*本文抜粋*:
____________________
河童だって うまいんだもーん のーんだら こう言っちゃうよ~ 原恵一 『河童のクゥと夏休み』
公開終了前に慌ててUPその一。劇場版『クレヨンしんちゃん』でも別格とされている、『オトナ帝国』『戦国大合戦』。その二作を手がけた原恵一監督の最新作です。
東京は東久留米に住む上原康一少年は、ある日川原で風変わりな石を拾う。それは江戸時代の昔から眠りについていた河童の子供「クゥ」だった。康一の家で目覚めたクゥは、最初こそ怯えていたものの、次第にのんきな上原一家に馴染んでいく。しかし現代社会はクゥにとって生きていくにはあまりに窮屈な環境。康一と家族はクゥをどうするべきか頭を悩ませるが・・・
原監督(巨人の人ではなく)は、過去と現在の邂逅を描く人だと思います。『オトナ帝国』では21世紀に突如として出現した「70年代の世界」を描き、『戦国大合戦』では時を越えた二つの純粋な精神の出会いを描きました。そしてこの『クゥ』では、失われた環境の象徴である「河童」が文明社会によみがえったらどうなるか、ということを題材としています。作品では現代の世相その他の批判もありますが、原監督は単純に「昔は良かった今はダメ」とは言っていません。プロローグを見ればわかるように、人が異物を排除したり、環境を思うがままに作り変えようとするのは江戸時代から変っていないわけですから。ただ現代はその繁栄が極に達してしまったため、ひずみもまた大きくなってしまったということなのでしょう。しかし包容力豊かな上原家の人々を見ていると、わずかながら希望はある、と思えてきます。
また『クゥ』を見て一番心に残るのはそういう悲観的な部分ではなく、康一少年のみずみずしく、切ない「夏休み」の部分。夏のプール。親と離れての冒険旅行。急にそれまでと変って見えた同級生のあの子。どこかの町の夕焼け・・・・
そういうわけで「暗いのダメ」という人も安心してごらんんください。
多くの人が気づいていると思われますが、この上原家、「しんちゃん」の野原家と構成がまったく一緒です。もちろんそれなりの違いはあります。康一くんはしんちゃんに比べればかなり平凡な少年だし、妹のひとみちゃんはひまわりちゃんよりもひねくれている。ヒロシはヒロシほどスケベではありませんし、ミサエはミサエほど暴力的ではありません。ただ両家とも家族全体が「幼い」というところは同じです。
その中で唯一の例外と言えるのが上原家の老犬「オッサン」。彼だけが一連の騒動の中で大人らしく冷静に、また自己犠牲的に行動します。先日書いたこととかぶってて恐縮ですが、それは彼だけが胸を切り刻まれるような、辛い経験をしてきているからだと思います。
____________________
*提供された一覧*:

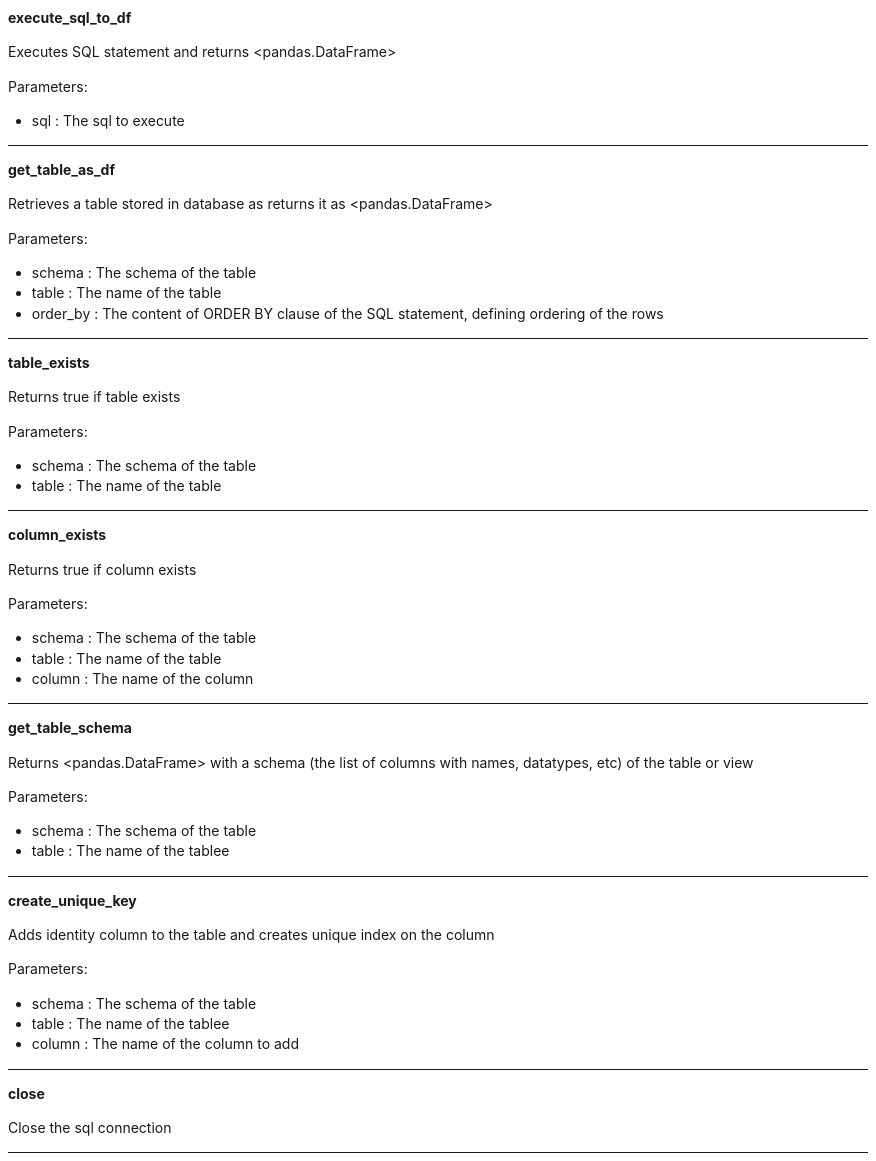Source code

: **execute_sql_to_df**<br>        

Executes SQL statement and returns \<pandas.DataFrame><br>

Parameters:<br> 
+ sql : The sql to execute<br>
<hr>

**get_table_as_df**<br>        

Retrieves a table stored in database as returns it as \<pandas.DataFrame><br>

Parameters:<br> 
+ schema : The schema of the table<br>
+ table : The name of the table<br>
+ order_by : The content of ORDER BY clause of the SQL statement, defining ordering of the rows<br>
<hr>

**table_exists**<br>        

Returns true if table exists<br>

Parameters:<br> 
+ schema : The schema of the table<br>
+ table : The name of the table<br>
<hr>

**column_exists**<br>        

Returns true if column exists<br>

Parameters:<br> 
+ schema : The schema of the table<br>
+ table : The name of the table<br>
+ column  : The name of the column<br>
<hr>

**get_table_schema**<br>        

Returns \<pandas.DataFrame> with a schema (the list of columns with names, datatypes, etc) of the table or view<br>

Parameters:<br> 
+ schema : The schema of the table<br>
+ table : The name of the tablee<br>
<hr>

**create_unique_key**<br>        

Adds identity column to the table and creates unique index on the column<br>

Parameters:<br> 
+ schema : The schema of the table<br>
+ table : The name of the tablee<br>
+ column : The name of the column to add<br>
<hr>

**close**<br>        

Close the sql connection<br>
<hr>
____________________
*課題 A*: 映画『河童のクゥと夏休み』の評によると、上原家の老犬の名前は何か。
*課題 B*: 映画『河童のクゥと夏休み』の評を、最後の一文の続きから書き継ぐこと。
この一覧は映画『河童のクゥと夏休み』の評とは関係がない。

*回答 A*: オッサン

*回答 B*:
野原家はもはや磯野家・野比家と並ぶ日本の代表的ファミリーと化してしまった感があるので、変化=成長することは許されません。しかし上原家は奇妙な来訪者との関わりを通じ、みなそれぞれに「大きくなった」のではないでしょうか。
いうまでもなく、ひょうきんなカッパのクゥも様々な芸やコロコロ変る表情などでわたしたちを楽しませてくれます。八方ふさがりの状況の中で、あんな意表をつく抜け道を思いつくところにも本当に感心しました。夏休み映画もいろいろみましたが、この作品と『レミーのおいしいレストラン』が、「職人芸」という点で明らかに他を圧倒しています。先入観に囚われず、ぜひ実際に観て欲しい一本です。
ただ一点、文句を言わせてもらえるなら・・・・ 「予告編でネタバレ」しすぎです。先を知っていても十分楽しめましたが、知らなかったらもっと楽しめたのに・・・と思うと、ちと歯がゆいです。
あとこれは明らかに無い物ねだりなんですが、『クレヨンしんちゃん』のヴァージョンでも是非見たかった! と思ったら、31日の放送ではなんとカッパが登場するそうで。すでに『クゥ』を観た人は、チェックしてみるのも一興かと。あんまり期待はできないけど(笑)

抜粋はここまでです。